Supplied passage Block Start
But since the valley is surrounded by mountains, there are others that can be negotiated more kindly, such as “La India Dormida” (the sleeping Indian maiden); a mountain to the west of the caldera valley, that when viewed from the town looks very much like a sleeping maiden and where you can also see petroglyphs.
Curiously, there is much to be investigated and reported with regard to the history of the inhabitants of El Valle. For those of us who were raised in summer homes here, there is profuse evidence of the people who lived here before Colonial times, for anytime you are digging to
make a pool or such, you will find pottery shards; most likely discarded artifacts of its ancient dwellers. There is a museum where you can see some of these items and part of the history. After the arrival of the Spanish, the Indians seemed to have moved out of the Valley, most probably avoiding unpleasant encounters with the invaders.
My family has an interesting relationship with this place of fables, for my great grandmother traveled from Panama’s capital in a sloop to the coastal town of San Carlos, from where she was carried in a hammock up to the Valley, where she would take thermal baths to cure ailments. In 1929 my grandfather, George F. Novey, built a home for my grand uncle, Toño Garrido; probably the first summer home of Panamanian’s from Panama City. In 1930 he built himself his own prefab home of Celotex (cardboard) and wood; where many of us were conceived for it was the traditional family honeymoon destination, where the bed of the main bedroom had a curious tendency to come apart sometimes during the night.
George was a New Yorker who came to Panama during the Canal construction and married Amalia Garrido, daughter of the landlady of the rental home where George lived. My father was also an American who was raised on a farm in Worcester, Massachusetts and traveled to Panama with the United States Fruit Co. on a temporary assignment, that became not so temporary, after he married George Novey’s daughter. At the time, the road to the Valley only reached the rim of the crater and from there the materials and supplies, as well as people had to be carried down to the floor of the Valley on horses or mules.
When George finally had his cardboard house ready and they would set up lunch on an open porch, they would be surrounded by the natives, who would stare endlessly at George, until my grandmother finally inquired about this. The natives said they “had never seen a person with eyes the color of the sky.” Later on, when the road was finally built down into the Valley and the first cars came along a bend, the natives would panic and stampede down the road, sprinting ever faster as the driver honked his horn to get them to move to the side of the road.
Not the least of which is its weather and burst of powerful winter winds that Panamanians call “summer winds” for it is the dry season. But still the water from the sky is present in the form of blowing and swirling drizzle Foehn Winds, blown down the mountain sides of El Gaital, that locals calls “bajareque.” One moment the air is perfectly still and then you hear a sound as if a freight train is bearing down on
you, and then a gust of wind of more than 40 knots slams into you, shrouded in a mist of bajareque.
The floor of the Valley was a lake after the formation of the caldera and through the centuries and millennia, the soft sandy sides of the rim filled in the lower parts, flattening it out, until the water finally broke through a narrow gorge at the south western end, where nowadays you can visit the famous falls of Las Mozas. Actually, Las Mozas consist of three consecutives falls that legend has it were formed when
three young maidens disobeyed their father and went swimming there on Good Friday and were forever petrified there.
Supplied passage Block End
Tasks and exercises:
A - Answer these from the El Valle passage:
(i) In what year did George F. Novey build his own prefab home, and what was it made of?
(ii) What name do locals give the drizzle blown down the mountain sides of El Gaital?
(iii) How many consecutive falls make up Las Mozas?
B - Extend the El Valle passage, picking up right after its last sentence.
Data excerpts Block Start
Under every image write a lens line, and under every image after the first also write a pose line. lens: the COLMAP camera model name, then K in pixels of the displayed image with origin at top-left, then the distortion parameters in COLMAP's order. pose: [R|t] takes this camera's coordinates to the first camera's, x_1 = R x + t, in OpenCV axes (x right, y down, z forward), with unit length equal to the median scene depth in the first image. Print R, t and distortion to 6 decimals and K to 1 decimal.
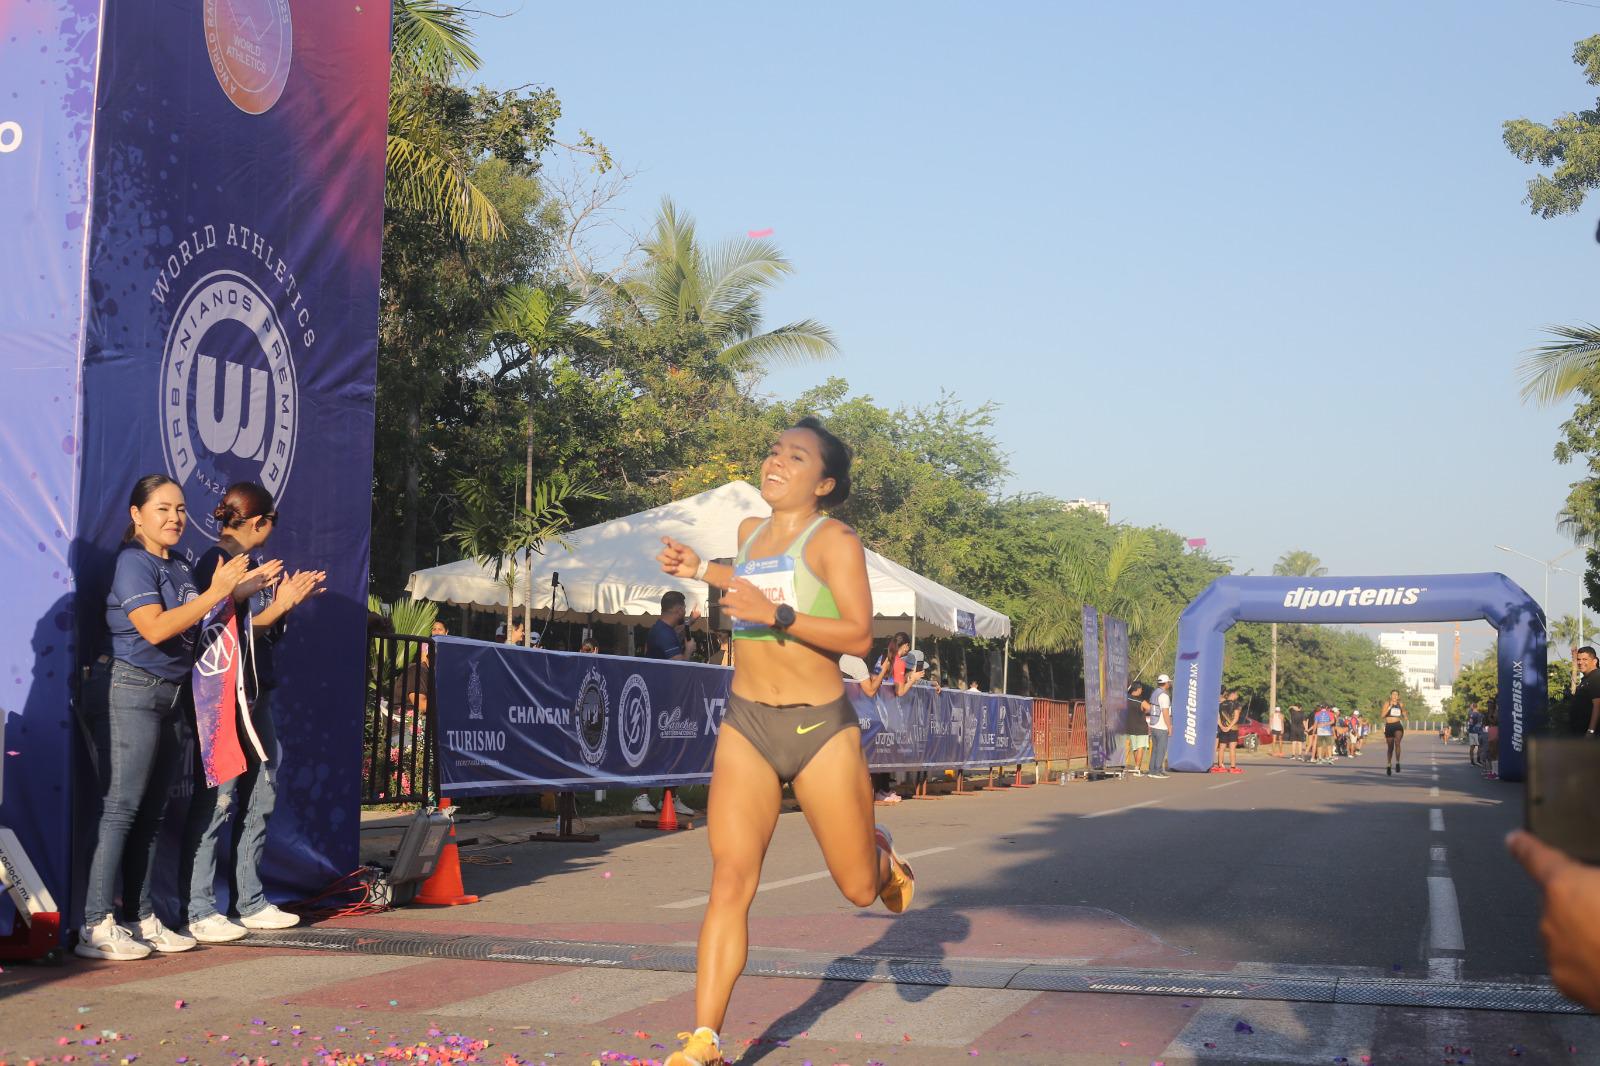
lens RADIAL K [[2403.5, 0, 836.7], [0, 2403.5, 537.9], [0, 0, 1]] dist [-0.081997, 0.000000]
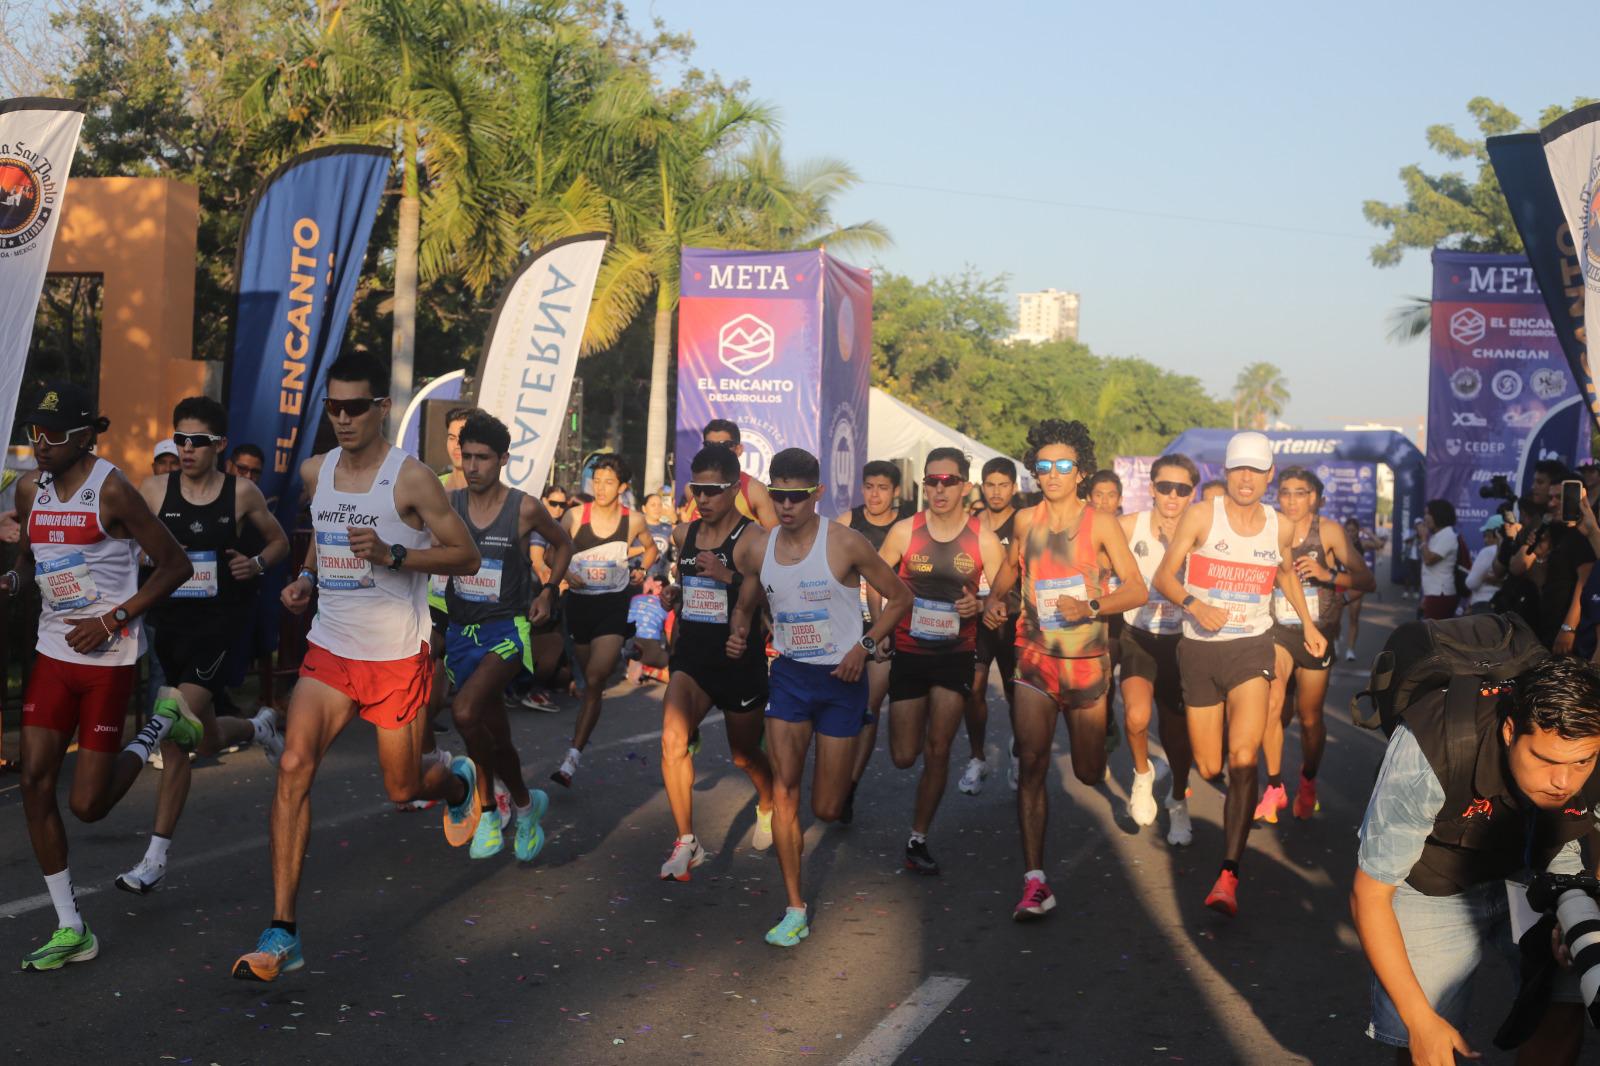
lens RADIAL K [[2403.5, 0, 803.6], [0, 2403.5, 599.5], [0, 0, 1]] dist [-0.081997, 0.000000]
pose [[0.999997, 0.002458, 0.000851, -0.057422], [-0.002539, 0.993452, 0.114220, -0.042736], [-0.000565, -0.114222, 0.993455, -0.350607]]
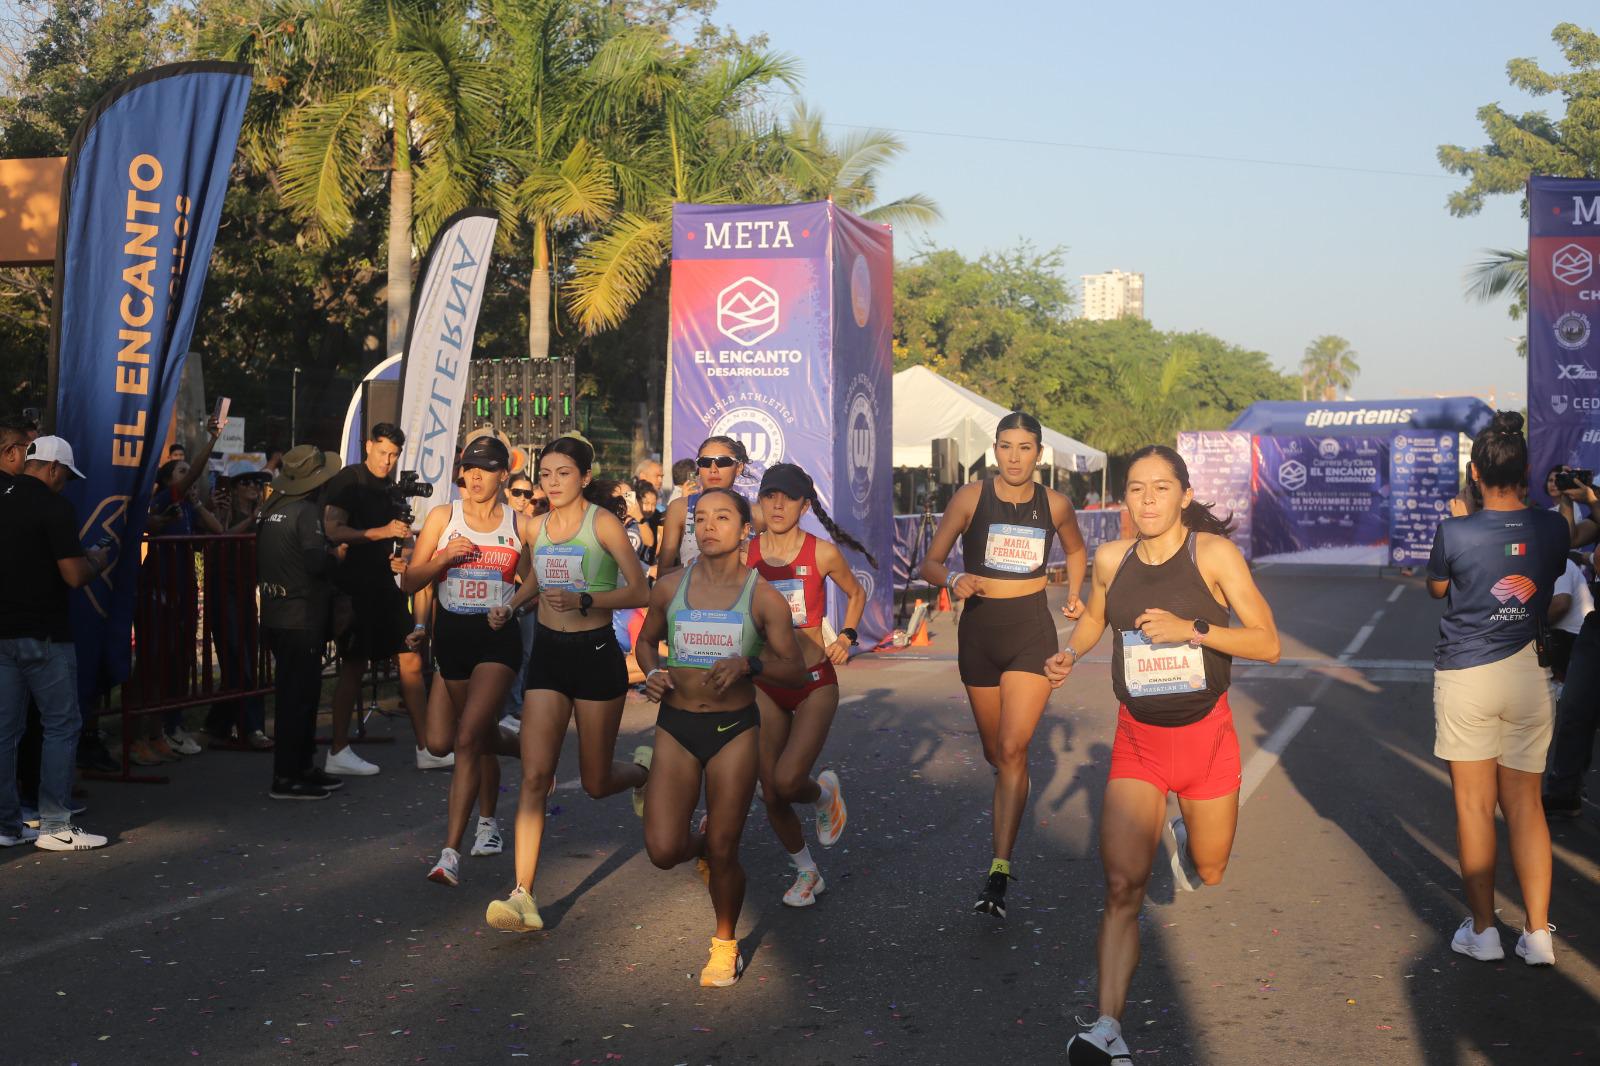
lens RADIAL K [[2403.5, 0, 819.1], [0, 2403.5, 586.4], [0, 0, 1]] dist [-0.081997, 0.000000]
pose [[0.999457, -0.023959, -0.022619, -0.046702], [0.026366, 0.993253, 0.112934, -0.037355], [0.019761, -0.113469, 0.993345, -0.288182]]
Data excerpts Block End
Answers by item:
A -
(i) 1930, of Celotex (cardboard) and wood.
(ii) "Bajareque."
(iii) Three.

B -
As a matter of fact, the floor of the Valley is still something very close to a lake, for the water table in most of the valley floor is only a few feet below the surface and at the surface, particularly during the rainy season. And yes, it really rains during the rainy seasons, hard and long. The Valley used to be the home of a myriad of water birds of all kinds and you can still see cloud whiteherons fighting their way through the winter blows.
Another testament to the soft sedimentary nature of the valley floor is felt during occasional earthquakes, for no matter how small, they are accentuated by the humid mushy nature of the subsurface. My mother built a rammed earth home in El Valle, with an enclosed swimming pool and during the occasional quake the water inside the pool would slosh from side to side; yet people in other places outside of the caldera would not feel the tremor.
The jungle in El Valle is something else, for the trees are forged crooked by the strong gusty winds, which give the jungle a weird twisted character. It all holds a beauty of its own and gives the place an unique character; and it’s not just the green but the incredible variety of ambers, reds, yellows, and rust colored leaves, that blended into the greenery, creating a unique contrast. If you happen to be here at the end of the dry season, just before our spring arrives, you will catch the sight of the amazing guayacan trees that shed all their leaves and dress up in an incredible array of brilliant yellows. Also, during this time of the year, the typically green vegetation of the dry season produces a profusion of autumn leave colors that make an incredible contrast with the tropical evergreen trees of the area.
The market place on Saturdays and Sundays is an interesting place to visit and even now, the commerce there is carried out the same way it was for as far back as I can remember. The natives come down from their mountain villages, bringing their fruit, woodwork, pottery, plants and flowers and much more to trade.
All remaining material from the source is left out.